# START OF DOCUMENT SEGMENT

In His Own Words: What it's Really Like Being Marvel's Go-To Stuntman, According to Khalil Pickett
From Black Panther to Avengers: Endgame, professional stuntman Khalil Pickett has worked on some of the biggest movies of all time. He shares what it takes to thrive and survive in the stuntman game.
Khalil Pickett has been in the stuntman game for eleven years. At 37 years old, he’s managed to stay light, limber, and — most importantly — un-injured. This feat seems nearly impossible, given how his occupation calls for him to, sometimes, jump off of tall buildings riding a motorcycle.
How has he done it? Well, he has two pro tips: eating right and stretching.
Clearly, these two things have been working for him; staying in the game has given him amazing opportunities. Some highlights from his career include being featured in Black Panther as a Wakandan Tribesman; in Avengers: Infinity War as an alien Outrider; and in Avengers: Engame, as the Black Panther himself. Most recently, Pickett was Chadwick Boseman’s stunt double in Spike Lee’s upcoming joint Da 5 Bloods. (Which is being shot in Thailand.)
If Pickett goes to show anything, it’s that the life of a stuntman doesn’t have to be as mortally dangerous as people might think. On the contrary, it shouldn’t be. The key to a successful career in this field is avoiding injuries on set. It doesn’t only benefit a stuntman’s health and wellbeing — it saves production money and, ultimately, bodes well for their reputation in the field.
The risk is still high, but men and women like Khalil Pickett choose to do it regardless. They’re what makes action movies — one of the cornerstones of the film industry — what they are. Audiences want to feel that thrill of hanging on for dear life, or taking that wild leap into open air. These experiences wouldn’t be possible without the daredevils jumping off buildings, flying across set, being flung through space seven or eight times to capture that feeling.
So, what does it take to be the person creating these scenes? Khalil Pickett shares what it takes to thrive and survive as a stuntman.
You have to be a student.
Make sure you go train and research a lot of the movies. YouTube is very useful. You can go on there and learn techniques, you can learn tricks, you can learn weaponry, you can learn combinations. There are gyms where you can go learn martial arts. There’s gymnastics gyms where you can go and train and learn from people there. Go to open gyms — there’s information all around us. There’s always room to train, always room to learn, always people willing to help. We have so many sources.
You can just go and type in: basic martial arts. Anything to start off to get you going, and then find out where your nearest gymnastics place is, find out where open gyms are, find out where the parkour guys go. So many sources that we have that you can learn and reach out to.

# END OF DOCUMENT SEGMENT
# START OF RECORDED DATA

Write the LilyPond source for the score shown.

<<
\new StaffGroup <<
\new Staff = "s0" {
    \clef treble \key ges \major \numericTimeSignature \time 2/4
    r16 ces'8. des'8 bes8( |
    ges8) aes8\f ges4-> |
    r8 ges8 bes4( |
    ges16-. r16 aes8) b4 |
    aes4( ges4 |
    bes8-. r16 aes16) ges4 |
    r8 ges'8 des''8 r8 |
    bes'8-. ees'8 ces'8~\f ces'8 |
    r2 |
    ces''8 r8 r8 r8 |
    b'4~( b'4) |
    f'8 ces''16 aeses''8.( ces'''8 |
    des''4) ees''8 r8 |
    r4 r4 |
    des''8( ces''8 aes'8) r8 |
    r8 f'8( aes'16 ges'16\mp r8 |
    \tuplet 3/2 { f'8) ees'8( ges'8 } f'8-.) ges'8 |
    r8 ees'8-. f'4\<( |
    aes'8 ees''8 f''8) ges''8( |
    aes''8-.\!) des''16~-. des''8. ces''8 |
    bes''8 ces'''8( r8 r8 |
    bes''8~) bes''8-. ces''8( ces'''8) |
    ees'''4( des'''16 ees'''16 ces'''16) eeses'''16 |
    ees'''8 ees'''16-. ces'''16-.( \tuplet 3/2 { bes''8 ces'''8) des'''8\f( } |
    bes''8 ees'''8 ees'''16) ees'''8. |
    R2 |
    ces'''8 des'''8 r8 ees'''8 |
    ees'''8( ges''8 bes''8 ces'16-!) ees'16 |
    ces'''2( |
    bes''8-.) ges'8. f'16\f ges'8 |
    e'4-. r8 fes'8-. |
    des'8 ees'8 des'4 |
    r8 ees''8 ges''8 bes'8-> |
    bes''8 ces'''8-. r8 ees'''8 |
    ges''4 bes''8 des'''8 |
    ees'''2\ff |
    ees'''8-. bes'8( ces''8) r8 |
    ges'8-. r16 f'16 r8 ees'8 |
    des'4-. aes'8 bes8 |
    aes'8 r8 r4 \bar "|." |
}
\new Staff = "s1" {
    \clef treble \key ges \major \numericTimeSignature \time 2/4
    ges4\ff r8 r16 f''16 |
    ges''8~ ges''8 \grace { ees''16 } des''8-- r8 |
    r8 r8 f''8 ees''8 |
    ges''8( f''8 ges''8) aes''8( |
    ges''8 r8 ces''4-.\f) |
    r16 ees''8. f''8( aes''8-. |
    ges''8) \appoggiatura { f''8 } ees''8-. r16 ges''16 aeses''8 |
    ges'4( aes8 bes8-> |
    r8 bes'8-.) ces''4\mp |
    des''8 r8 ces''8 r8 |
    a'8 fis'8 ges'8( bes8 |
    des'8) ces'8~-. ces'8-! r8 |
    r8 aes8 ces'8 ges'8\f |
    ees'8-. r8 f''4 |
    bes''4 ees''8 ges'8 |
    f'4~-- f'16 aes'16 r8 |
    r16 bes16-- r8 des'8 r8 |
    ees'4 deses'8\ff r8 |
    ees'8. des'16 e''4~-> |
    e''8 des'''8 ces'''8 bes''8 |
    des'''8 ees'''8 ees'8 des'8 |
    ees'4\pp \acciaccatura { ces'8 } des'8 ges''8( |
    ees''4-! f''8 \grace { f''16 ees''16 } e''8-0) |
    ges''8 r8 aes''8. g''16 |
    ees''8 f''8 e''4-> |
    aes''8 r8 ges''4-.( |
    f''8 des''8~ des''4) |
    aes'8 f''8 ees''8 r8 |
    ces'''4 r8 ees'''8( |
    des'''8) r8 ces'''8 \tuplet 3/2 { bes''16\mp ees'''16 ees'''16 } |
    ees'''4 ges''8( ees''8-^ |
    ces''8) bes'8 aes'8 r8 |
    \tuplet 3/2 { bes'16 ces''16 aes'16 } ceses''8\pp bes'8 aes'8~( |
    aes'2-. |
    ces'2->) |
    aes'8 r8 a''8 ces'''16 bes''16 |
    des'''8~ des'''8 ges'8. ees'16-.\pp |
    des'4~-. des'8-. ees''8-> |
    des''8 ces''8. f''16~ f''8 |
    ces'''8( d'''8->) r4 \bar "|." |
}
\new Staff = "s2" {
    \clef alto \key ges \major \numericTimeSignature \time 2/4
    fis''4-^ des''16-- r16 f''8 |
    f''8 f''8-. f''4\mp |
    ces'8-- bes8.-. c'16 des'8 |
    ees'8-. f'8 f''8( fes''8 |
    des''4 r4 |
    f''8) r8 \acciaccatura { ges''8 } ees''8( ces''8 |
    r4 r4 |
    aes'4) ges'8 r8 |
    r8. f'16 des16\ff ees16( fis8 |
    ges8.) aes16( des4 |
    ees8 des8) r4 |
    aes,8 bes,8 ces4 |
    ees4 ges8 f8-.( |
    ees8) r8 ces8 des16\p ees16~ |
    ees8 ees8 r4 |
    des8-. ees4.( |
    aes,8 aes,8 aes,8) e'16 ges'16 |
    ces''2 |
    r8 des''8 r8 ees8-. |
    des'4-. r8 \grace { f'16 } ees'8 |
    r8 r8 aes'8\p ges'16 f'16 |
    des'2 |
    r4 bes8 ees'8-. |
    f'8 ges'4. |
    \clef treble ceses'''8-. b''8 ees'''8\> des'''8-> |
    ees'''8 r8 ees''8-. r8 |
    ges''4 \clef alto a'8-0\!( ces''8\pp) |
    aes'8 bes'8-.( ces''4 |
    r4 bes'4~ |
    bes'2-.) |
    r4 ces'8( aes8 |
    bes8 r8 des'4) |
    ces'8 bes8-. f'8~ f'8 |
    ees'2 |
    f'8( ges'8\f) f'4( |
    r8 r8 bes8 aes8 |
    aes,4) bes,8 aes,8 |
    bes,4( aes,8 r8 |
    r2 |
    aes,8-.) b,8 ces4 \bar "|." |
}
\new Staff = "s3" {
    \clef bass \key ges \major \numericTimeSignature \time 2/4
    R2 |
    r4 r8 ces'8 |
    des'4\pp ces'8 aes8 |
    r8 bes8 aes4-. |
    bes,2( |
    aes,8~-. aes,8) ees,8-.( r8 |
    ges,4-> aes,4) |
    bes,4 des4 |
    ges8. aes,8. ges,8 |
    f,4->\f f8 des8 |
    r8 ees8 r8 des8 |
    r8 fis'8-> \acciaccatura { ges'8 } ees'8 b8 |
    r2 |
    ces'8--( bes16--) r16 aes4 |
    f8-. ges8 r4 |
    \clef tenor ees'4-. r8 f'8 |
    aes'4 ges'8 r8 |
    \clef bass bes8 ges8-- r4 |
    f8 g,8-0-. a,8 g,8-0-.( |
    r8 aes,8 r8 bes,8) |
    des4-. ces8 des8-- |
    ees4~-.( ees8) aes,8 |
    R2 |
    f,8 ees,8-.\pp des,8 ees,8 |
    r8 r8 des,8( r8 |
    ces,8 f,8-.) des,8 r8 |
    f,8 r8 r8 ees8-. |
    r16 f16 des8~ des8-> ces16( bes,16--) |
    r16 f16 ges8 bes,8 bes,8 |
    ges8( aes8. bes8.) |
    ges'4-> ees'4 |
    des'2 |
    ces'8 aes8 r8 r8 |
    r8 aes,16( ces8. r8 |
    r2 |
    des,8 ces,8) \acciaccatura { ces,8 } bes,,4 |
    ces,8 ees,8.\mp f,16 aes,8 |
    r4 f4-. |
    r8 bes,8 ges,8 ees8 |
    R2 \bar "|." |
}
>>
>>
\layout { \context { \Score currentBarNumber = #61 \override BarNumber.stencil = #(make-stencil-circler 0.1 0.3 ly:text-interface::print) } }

# END OF RECORDED DATA

» STATED GOAL: Continue the article about stuntman Khalil Pickett from the point where it stops, above the rows.

» TASK ANSWER:
Once you get all those resources down, start recording yourself. Once you start recording, you can post it. Post it on Instagram. You can do a lot of business on there, a lot of people can see you, especially with all the hashtags you put up, and you never know who’s looking for what. If you’re trying to get with an agency, tag that agency in your video so they can see you.
Train all the time.
I go to the gym about five, six times a week, and I get my cardio in and all my weight lifting. And then I drill: my punches and my kicks and everything. Almost every day I work on weapons at about eight in the morning. It’s all about your training: education and discipline.
Stuntmen, we’re in all shapes and sizes. A friend of mine is 280 pounds, but he’s the lightest on his feet. So, I mean, we have some men that are 110 pounds, you know? It’s not really like, about how your physique is, it’s about how healthy you are and how well you train and stretch. Stretching is the main thing. That’ll end your career quick — if you don’t stretch properly and warm up your body to keep it limber.
If you eat trash, that’s what you’re going to feel like. Those five Hour Energy things — that’s crazy. I do not mess with that stuff. You’ll feel a difference. I know how I’m going to feel based off of what I eat. Take care of yourself and eat right because your body will heal faster.
What about injuries?
We have insurance through the Screen Actor’s Guild, and it’s very good. They take care of us. I have nothing to worry about, I have the best of everything on that insurance. So if you get injured on set, you’re taken care of. No matter where you are, you’re taken care of. A friend of mine got sick in Thailand and the insurance took care of him out there. So, no matter where you are, SAG takes care of us.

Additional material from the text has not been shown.